'Devolution best' is call from business in Northern Ireland
Business groups have called for strong leadership from political parties in the next few weeks as talks begin about forming a new government.
And as Chancellor Philip Hammond prepares to deliver his first Spring Budget tomorrow, economist Dr Esmond Birnie said Northern Ireland's own Budget was now "seriously late".
A Budget for 2017/18 had not been agreed by the Executive even before the political crisis which led to last week's election.
Secretary of State James Brokenshire met the leaders of the parties yesterday to discuss forming a new Executive, a process which is to be completed within three weeks.
But the Royal Institution of Chartered Surveyors (RICS) said restoring devolution must be a priority for the parties and that "devolution is best".
Spokesman Ben Collins said securing Northern Ireland's interests in relation to Brexit was "of crucial importance".
"An Executive should put forward a Northern Ireland-specific case in relation to Brexit, in order to highlight the unique circumstances we face, namely the border with the Republic of Ireland, the ability to attract inward investment and access to the single market," he said.

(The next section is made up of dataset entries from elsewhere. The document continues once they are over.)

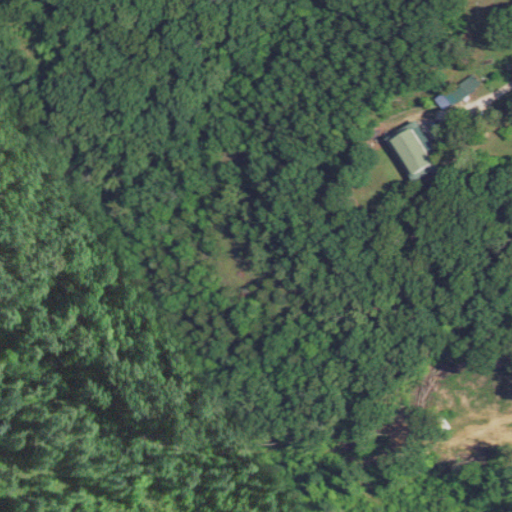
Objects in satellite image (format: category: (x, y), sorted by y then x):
building: (422, 152)
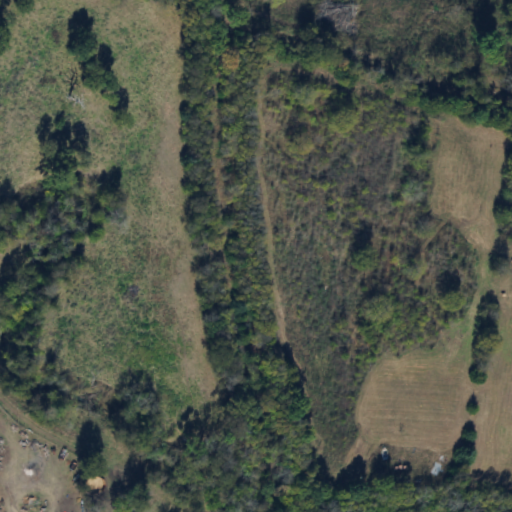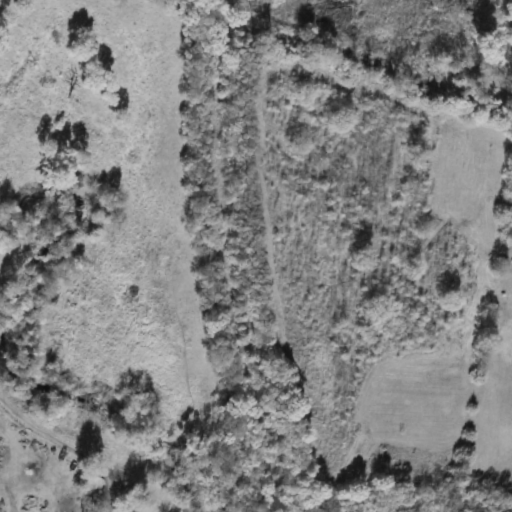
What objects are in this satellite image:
railway: (217, 258)
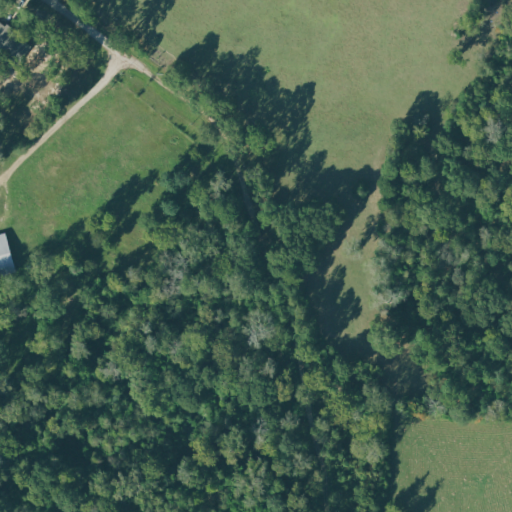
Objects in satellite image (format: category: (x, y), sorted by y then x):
road: (65, 120)
road: (257, 213)
building: (5, 254)
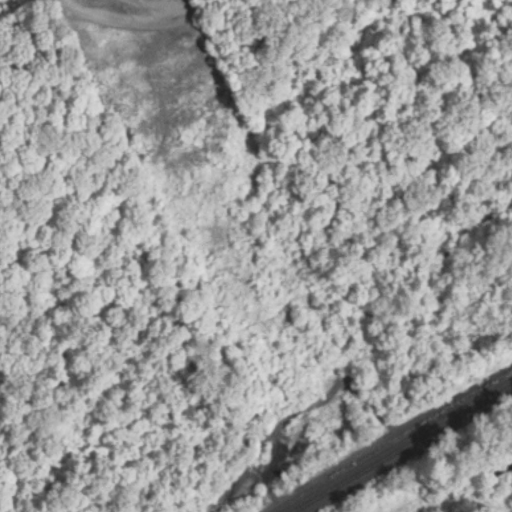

"And the UK government needs to ensure that our unique circumstances are recognised in order to give clarity and certainty for the future."
Dr Esmond Birnie, senior economist at the Northern Ireland Economic Policy Centre, said it looked that the decision-making at Stormont necessary for a Budget to be concluded was likely to be stalled.
"There is a growing and unsatisfactory possibility that by default we will have to rely on a holding budget put together in the summer by civil servants," he said.
And he said tomorrow's Budget in Westminster would pose difficult questions for Northern Ireland's finances. "How can Stormont balance the books over the next three to four years given that any easing of austerity (any positive 'Barnett consequentials') could be quite small?" he said.
"How is the future cost of nursing and residential care for elderly going to be divided between families and the State? When will we engage in some radical reform relating to commercial rating, and are we still on course for corporation tax devolution in April 2018?"
Glyn Roberts, head of the Northern Ireland Independent Retail Association, said: "They key challenge is for the political parties to hit the ground running for immediate talks on forming an administration.
"Continuing instability is both bad for business and the economy as a whole.
"Direct rule is not an option because while devolution has been far from perfect, it is preferable to government with unaccountable ministers and civil servants."